▶ **Problem to solve**: There is one span to output from the data below: the lines starting at the line with "EPA/Oleg Petrasyuk" and ending at the line with "que toca gastar pasta en una pantalla nueva.". Output it exactly, ends included, nothing more.

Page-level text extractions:
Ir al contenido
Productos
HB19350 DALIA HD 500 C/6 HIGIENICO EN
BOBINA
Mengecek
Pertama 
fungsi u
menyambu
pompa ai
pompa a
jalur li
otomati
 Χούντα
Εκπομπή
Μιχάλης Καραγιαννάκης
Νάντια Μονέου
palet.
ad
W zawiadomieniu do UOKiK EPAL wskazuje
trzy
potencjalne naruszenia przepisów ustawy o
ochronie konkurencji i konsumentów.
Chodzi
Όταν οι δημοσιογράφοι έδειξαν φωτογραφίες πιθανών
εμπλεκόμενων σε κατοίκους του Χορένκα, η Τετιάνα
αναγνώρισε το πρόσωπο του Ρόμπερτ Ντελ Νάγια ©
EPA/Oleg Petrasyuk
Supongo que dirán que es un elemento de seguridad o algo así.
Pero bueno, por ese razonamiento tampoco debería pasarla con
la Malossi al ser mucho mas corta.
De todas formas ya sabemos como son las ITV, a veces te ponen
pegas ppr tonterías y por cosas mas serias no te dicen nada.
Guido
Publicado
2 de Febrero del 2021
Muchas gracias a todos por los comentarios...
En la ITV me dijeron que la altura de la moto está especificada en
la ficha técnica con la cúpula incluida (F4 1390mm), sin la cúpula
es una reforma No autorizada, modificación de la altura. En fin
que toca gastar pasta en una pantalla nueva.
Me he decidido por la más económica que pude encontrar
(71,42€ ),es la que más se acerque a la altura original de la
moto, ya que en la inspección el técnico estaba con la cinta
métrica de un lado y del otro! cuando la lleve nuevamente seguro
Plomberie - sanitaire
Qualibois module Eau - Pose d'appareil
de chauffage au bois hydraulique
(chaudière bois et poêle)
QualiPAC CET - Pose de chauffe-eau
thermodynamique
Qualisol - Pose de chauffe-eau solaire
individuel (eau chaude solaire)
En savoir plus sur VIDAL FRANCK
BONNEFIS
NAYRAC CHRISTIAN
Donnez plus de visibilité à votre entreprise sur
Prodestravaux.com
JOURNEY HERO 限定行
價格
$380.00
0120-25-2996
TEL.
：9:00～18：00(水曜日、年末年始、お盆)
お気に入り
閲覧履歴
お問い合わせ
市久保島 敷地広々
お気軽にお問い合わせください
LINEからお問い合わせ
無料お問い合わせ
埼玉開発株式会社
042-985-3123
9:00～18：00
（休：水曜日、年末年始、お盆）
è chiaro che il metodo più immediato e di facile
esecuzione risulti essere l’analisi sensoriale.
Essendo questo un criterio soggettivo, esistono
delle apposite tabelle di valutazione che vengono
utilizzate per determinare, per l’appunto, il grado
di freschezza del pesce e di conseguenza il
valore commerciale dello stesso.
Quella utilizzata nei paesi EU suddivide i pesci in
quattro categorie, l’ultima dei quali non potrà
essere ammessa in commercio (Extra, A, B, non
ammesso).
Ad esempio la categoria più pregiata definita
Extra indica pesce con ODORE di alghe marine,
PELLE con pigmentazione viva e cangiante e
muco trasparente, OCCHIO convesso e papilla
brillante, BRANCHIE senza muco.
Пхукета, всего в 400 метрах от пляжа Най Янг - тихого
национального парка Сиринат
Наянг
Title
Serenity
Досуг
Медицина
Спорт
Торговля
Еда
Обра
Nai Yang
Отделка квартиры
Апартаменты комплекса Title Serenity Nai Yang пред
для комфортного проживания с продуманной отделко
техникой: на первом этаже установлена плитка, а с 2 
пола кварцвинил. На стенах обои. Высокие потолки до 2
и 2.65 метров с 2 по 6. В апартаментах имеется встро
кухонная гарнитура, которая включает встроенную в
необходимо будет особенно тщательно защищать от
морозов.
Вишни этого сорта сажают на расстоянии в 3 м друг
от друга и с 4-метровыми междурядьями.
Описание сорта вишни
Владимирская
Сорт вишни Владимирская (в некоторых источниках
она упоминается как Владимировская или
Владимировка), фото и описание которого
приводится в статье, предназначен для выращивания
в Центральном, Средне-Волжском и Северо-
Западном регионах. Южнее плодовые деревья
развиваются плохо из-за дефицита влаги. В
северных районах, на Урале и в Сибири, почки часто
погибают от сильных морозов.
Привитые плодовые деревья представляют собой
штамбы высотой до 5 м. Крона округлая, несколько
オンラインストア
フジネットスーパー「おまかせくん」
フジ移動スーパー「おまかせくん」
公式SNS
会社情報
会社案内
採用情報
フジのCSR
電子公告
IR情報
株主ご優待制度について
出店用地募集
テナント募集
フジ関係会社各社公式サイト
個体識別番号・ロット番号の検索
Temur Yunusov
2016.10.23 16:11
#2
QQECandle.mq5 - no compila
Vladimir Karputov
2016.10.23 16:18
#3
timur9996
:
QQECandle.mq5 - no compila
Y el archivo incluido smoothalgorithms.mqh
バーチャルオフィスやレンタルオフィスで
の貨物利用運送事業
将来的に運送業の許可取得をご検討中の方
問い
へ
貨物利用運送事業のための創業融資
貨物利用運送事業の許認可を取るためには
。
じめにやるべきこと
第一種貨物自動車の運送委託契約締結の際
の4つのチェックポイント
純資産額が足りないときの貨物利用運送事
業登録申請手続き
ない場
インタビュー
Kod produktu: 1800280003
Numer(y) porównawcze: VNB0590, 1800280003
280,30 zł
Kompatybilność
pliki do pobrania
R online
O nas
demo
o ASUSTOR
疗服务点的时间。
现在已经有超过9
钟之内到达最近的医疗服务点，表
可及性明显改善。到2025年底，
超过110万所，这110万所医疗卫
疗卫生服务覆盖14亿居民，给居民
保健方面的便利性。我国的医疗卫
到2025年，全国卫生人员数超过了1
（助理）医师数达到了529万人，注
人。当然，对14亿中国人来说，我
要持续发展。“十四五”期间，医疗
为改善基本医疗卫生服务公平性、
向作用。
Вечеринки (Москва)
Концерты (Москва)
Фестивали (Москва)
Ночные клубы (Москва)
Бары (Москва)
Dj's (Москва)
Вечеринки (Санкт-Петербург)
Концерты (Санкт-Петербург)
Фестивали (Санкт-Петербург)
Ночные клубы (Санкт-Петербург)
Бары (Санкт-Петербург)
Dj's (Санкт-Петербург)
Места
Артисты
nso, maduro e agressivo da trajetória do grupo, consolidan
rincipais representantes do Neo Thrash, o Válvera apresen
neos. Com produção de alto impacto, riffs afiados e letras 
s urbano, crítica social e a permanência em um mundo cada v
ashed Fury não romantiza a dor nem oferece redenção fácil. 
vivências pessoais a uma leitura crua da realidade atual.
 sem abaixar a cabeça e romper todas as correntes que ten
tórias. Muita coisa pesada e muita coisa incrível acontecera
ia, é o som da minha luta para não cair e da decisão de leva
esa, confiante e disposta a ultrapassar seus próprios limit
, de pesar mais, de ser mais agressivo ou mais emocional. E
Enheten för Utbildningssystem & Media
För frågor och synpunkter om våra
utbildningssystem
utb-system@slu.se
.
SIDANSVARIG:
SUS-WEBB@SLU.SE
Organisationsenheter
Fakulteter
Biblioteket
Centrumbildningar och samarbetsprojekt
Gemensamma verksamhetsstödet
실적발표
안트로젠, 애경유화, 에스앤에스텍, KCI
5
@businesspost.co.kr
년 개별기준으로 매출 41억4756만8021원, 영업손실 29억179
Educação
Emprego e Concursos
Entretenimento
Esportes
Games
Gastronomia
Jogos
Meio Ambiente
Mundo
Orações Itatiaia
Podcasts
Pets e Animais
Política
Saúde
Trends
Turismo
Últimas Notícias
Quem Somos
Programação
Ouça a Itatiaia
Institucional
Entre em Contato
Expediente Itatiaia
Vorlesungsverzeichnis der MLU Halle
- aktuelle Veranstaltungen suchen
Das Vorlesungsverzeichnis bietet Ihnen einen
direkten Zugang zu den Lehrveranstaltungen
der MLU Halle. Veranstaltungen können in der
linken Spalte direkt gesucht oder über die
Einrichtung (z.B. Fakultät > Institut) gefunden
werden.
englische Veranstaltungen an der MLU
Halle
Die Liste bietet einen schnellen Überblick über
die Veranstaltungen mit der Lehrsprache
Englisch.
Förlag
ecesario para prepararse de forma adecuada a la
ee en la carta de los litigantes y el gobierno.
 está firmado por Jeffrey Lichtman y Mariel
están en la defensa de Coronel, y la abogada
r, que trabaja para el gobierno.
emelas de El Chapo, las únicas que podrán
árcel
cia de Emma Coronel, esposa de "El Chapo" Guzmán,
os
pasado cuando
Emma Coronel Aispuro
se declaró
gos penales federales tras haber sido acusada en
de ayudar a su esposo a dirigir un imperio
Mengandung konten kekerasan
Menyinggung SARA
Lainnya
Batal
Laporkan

▶ **Answer below**:
EPA/Oleg Petrasyuk
Supongo que dirán que es un elemento de seguridad o algo así.
Pero bueno, por ese razonamiento tampoco debería pasarla con
la Malossi al ser mucho mas corta.
De todas formas ya sabemos como son las ITV, a veces te ponen
pegas ppr tonterías y por cosas mas serias no te dicen nada.
Guido
Publicado
2 de Febrero del 2021
Muchas gracias a todos por los comentarios...
En la ITV me dijeron que la altura de la moto está especificada en
la ficha técnica con la cúpula incluida (F4 1390mm), sin la cúpula
es una reforma No autorizada, modificación de la altura. En fin
que toca gastar pasta en una pantalla nueva.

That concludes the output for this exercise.